Impulse response: Interpreting shock and response for log-variables

Question

I have a question related to the interpretation of Impulse Response Function (IRF) functions. Assume we do have two time-series that have been both log-transformed and are stationary. When applying a IRF in the vars package, how do we "read" the x and y-axis correctly?

Example:

# Load data and apply VAR
library("vars")
data(Canada)
data <- Canada
data <- data.frame(data[,1:2])
var <- VAR(data, p=3, type = "both")
plot(irf(var, impulse = "e", response = "prod", boot = T, cumulative = FALSE, n.ahead = 20, ci=0.95))

Which interpretation is correct?

1. A 1% log-increase of e causes a 15% increase of prod at lag 3?
2. A 1% increase of e causes a 15% log-increase of prod at lag 3?
3. Both is wrong, correct is:

Thanks for your help!

Answer 1

The VAR(p) model is defined as

$$y_t = \Phi_0 + \Phi_1 y_{t-1} + ... + \Phi_p y_{t-p} + u_t$$

In your case $p=3$ and $y_t \in \mathbb R^2$ with the two variables $y_t =(prod_t,e_t)$. The infinite MA($\infty$) representation is

$$y_{t+h} = \sum_{i=0}^\infty \Psi_i u_{t+h-i}$$

and the impulse response function can be read of from the coefficients

$$\{\Psi_h\}_{ij} = \frac{\partial y_{it +h}}{\partial u_{jt}}$$

How does a shock in the $j$-proces proces at time $t$ affect the $i$-proces at time $t+h$. A 1-unit change in the $u_{jt}$ is an unexpected increase in $y_{jt}$ by 1 full unit. Since both your processes are in logs I would therefore say that

A 1% unexpected increase in e three periods back is a 15% increase in prod today.

Answer 2

Old question, but since it so far has only an incorrect answer, I'll give it a shot:

In general the interpretation of the irf is: How does a 1-standard deviation shock in the impulse affect the response (after different lags).
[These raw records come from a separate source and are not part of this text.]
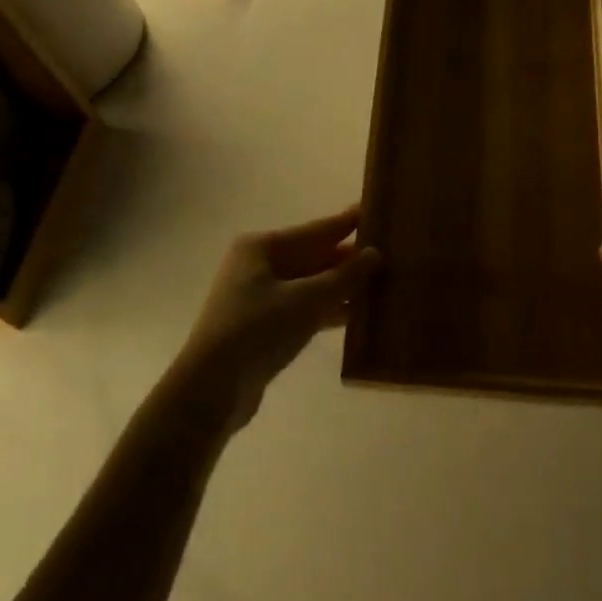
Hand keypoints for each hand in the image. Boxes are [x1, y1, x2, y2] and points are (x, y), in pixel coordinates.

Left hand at [175, 205, 380, 428]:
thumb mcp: (306, 300)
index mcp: (262, 248)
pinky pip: (306, 309)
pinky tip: (360, 314)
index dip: (347, 223)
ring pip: (312, 284)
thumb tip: (375, 253)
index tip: (376, 210)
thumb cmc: (257, 330)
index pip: (316, 230)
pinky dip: (330, 310)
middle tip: (390, 251)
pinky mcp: (266, 327)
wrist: (212, 390)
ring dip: (343, 286)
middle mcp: (260, 266)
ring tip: (384, 282)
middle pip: (314, 256)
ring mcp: (261, 297)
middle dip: (349, 258)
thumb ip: (343, 277)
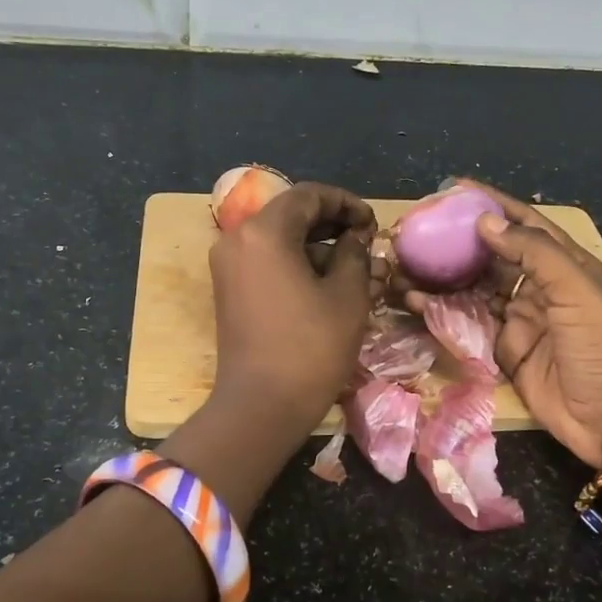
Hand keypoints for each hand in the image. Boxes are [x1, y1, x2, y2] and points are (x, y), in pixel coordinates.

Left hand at [208, 181, 379, 434]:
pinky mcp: (230, 292)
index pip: (308, 196)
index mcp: (263, 232)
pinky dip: (297, 267)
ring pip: (280, 242)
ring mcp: (229, 267)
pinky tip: (330, 287)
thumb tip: (355, 236)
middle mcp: (237, 240)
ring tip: (357, 271)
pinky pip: (267, 264)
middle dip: (332, 226)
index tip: (372, 223)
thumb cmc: (310, 347)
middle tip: (366, 243)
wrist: (261, 406)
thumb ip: (355, 253)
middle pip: (291, 216)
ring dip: (318, 249)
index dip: (346, 203)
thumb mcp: (347, 295)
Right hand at [429, 182, 601, 469]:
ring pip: (474, 289)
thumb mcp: (577, 291)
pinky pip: (468, 324)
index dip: (492, 204)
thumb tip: (485, 221)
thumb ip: (534, 252)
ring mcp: (519, 319)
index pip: (524, 224)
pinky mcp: (503, 350)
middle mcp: (539, 286)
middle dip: (457, 242)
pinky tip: (416, 300)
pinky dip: (443, 312)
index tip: (453, 189)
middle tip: (418, 229)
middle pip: (492, 255)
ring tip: (406, 263)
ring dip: (443, 277)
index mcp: (565, 264)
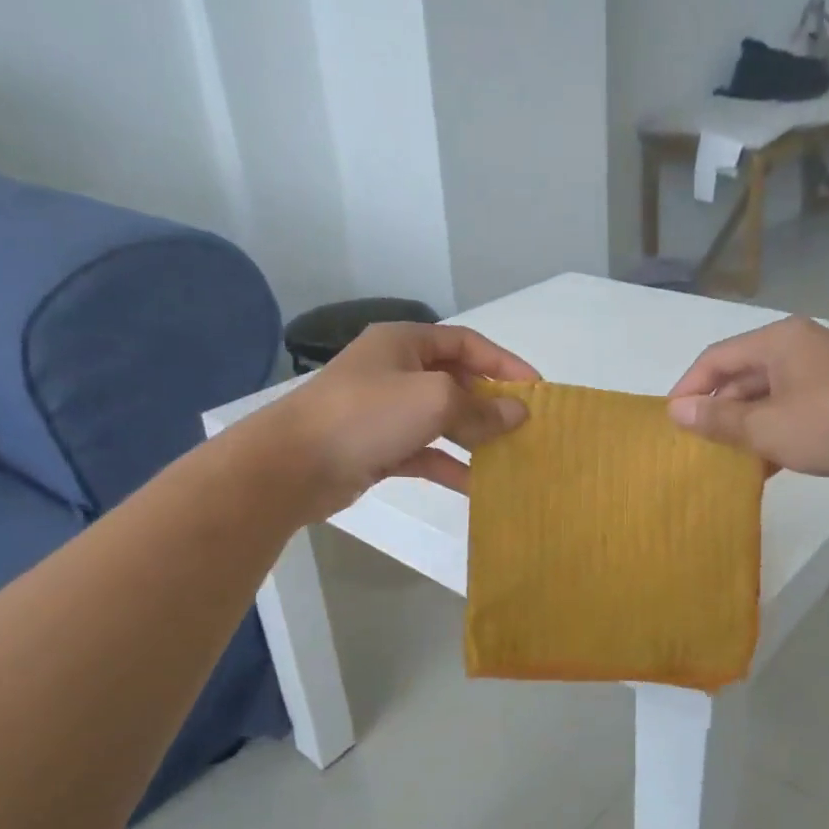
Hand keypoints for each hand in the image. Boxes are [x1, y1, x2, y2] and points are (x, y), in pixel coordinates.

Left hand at [261, 323, 538, 518]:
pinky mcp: (377, 448)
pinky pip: (423, 452)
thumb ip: (480, 407)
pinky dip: (448, 465)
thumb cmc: (367, 415)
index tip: (536, 389)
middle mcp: (394, 371)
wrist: (292, 465)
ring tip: (508, 456)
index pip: (466, 343)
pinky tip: (476, 485)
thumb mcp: (434, 400)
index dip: (504, 362)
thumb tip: (518, 414)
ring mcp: (384, 411)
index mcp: (404, 343)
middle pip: (455, 381)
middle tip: (524, 426)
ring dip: (473, 437)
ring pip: (440, 420)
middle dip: (490, 403)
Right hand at [666, 315, 828, 492]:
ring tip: (724, 459)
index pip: (716, 358)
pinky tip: (763, 466)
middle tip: (696, 445)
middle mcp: (798, 347)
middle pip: (742, 375)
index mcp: (778, 341)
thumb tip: (675, 411)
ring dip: (745, 426)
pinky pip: (792, 409)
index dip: (689, 388)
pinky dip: (773, 432)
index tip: (671, 423)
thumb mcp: (767, 427)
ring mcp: (823, 372)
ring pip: (767, 396)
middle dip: (717, 410)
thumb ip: (718, 419)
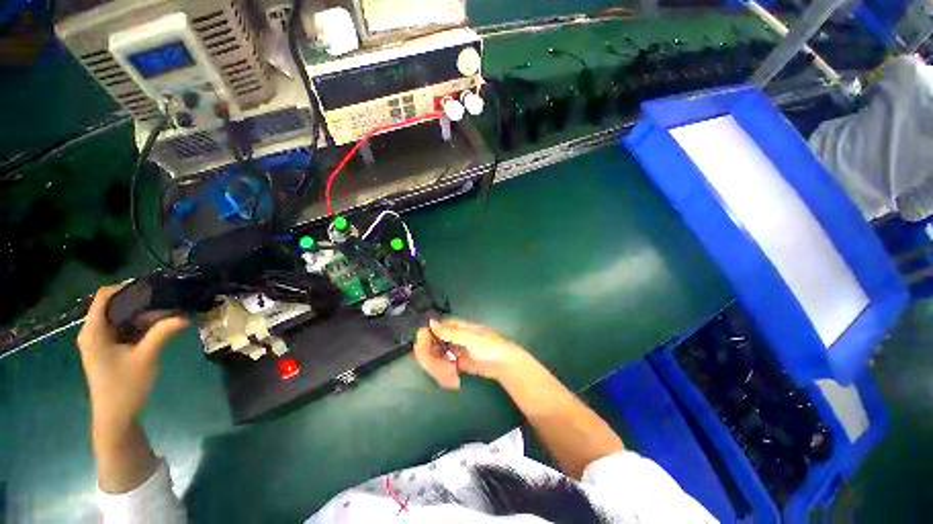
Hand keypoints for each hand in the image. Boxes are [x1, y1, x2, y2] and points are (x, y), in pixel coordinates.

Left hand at [77, 285, 187, 446]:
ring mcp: (99, 342)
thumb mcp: (146, 357)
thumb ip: (163, 333)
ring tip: (168, 315)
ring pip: (120, 318)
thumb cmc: (125, 386)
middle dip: (141, 303)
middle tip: (168, 303)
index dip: (126, 287)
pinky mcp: (107, 350)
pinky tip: (158, 329)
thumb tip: (185, 316)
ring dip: (143, 315)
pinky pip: (122, 329)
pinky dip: (139, 326)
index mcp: (94, 331)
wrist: (116, 417)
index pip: (104, 297)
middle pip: (114, 306)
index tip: (154, 286)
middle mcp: (93, 332)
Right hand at [413, 319, 528, 389]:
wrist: (504, 364)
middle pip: (438, 342)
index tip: (421, 343)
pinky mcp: (461, 363)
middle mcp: (457, 338)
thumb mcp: (468, 337)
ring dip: (439, 363)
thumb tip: (431, 322)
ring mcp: (459, 351)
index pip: (439, 327)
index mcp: (459, 328)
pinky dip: (445, 370)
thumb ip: (449, 332)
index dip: (429, 334)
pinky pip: (448, 364)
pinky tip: (447, 376)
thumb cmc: (488, 346)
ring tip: (444, 372)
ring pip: (441, 354)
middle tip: (432, 363)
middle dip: (433, 352)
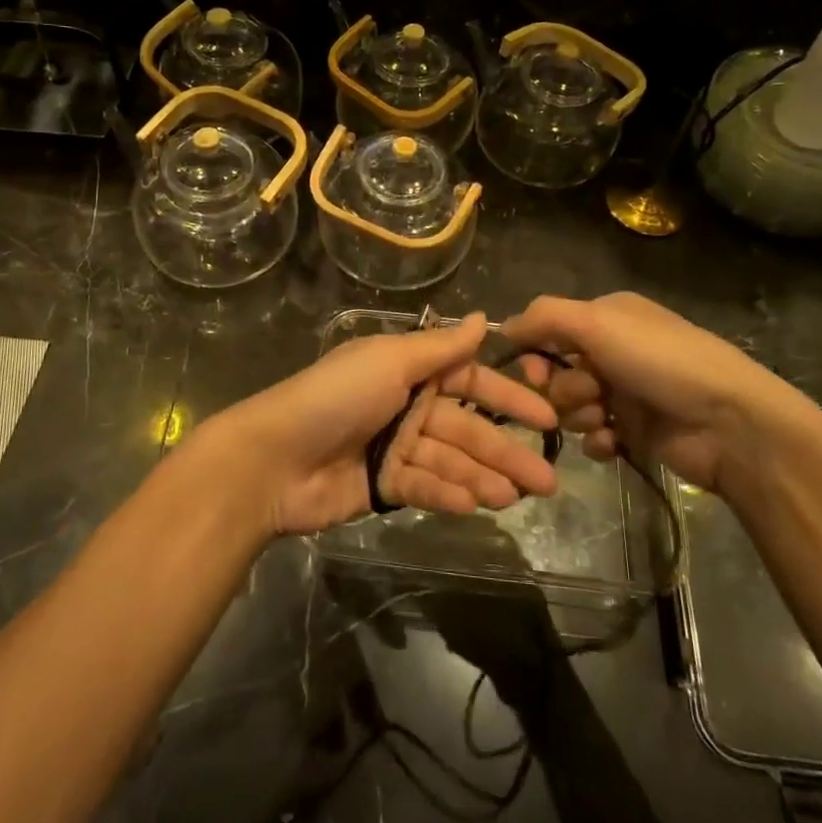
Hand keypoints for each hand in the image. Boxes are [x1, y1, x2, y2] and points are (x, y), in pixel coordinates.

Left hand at [192, 313, 560, 535]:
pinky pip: (422, 486)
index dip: (509, 398)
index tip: (548, 418)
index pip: (470, 381)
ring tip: (516, 497)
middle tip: (547, 481)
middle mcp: (406, 404)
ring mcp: (394, 446)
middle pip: (466, 428)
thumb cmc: (335, 397)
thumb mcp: (390, 361)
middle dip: (506, 452)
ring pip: (450, 461)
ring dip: (483, 478)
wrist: (273, 458)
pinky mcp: (381, 485)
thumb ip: (441, 347)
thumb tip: (486, 317)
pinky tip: (474, 505)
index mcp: (408, 369)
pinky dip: (447, 494)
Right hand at [502, 292, 821, 493]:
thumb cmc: (660, 361)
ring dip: (579, 414)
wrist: (729, 423)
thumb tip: (503, 326)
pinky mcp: (635, 431)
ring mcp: (625, 392)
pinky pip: (593, 436)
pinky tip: (612, 443)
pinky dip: (597, 440)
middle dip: (561, 387)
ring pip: (572, 405)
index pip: (549, 329)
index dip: (534, 352)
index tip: (533, 371)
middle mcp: (613, 350)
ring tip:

See here

An absolute change in a logarithmized variable corresponds to a relative change in the original variable because of

$$\frac{\exp(x + \Delta x) - \exp(x)}{\exp(x)} = \exp(\Delta x) - 1$$ (the point is that this is independent of $x$).

So in your example, the correct interpretation is that a one standard deviation move in the logarithmized e corresponds to a $\exp(0.15) - 1 \approx 16\% $ move in prod at lag 3.

Or, if you want to express the impuls in non-log terms as well: A $(\exp(\sigma) - 1)\cdot 100\%$ move in the non-logarithmized e corresponds to a $16\%$ move in the non-log. prod, where $\sigma$ is the standard deviation for the logarithmized e.

The pattern here is that absolute moves in log variables correspond to relative moves in non-log-variables.

Around $0$ you approximately have $ \exp(x) = 1 + x $, which is the reason why for small values the interpretation of the prod-axis as relative change in non-log data roughly works, even though it actually shows absolut change in the log-data.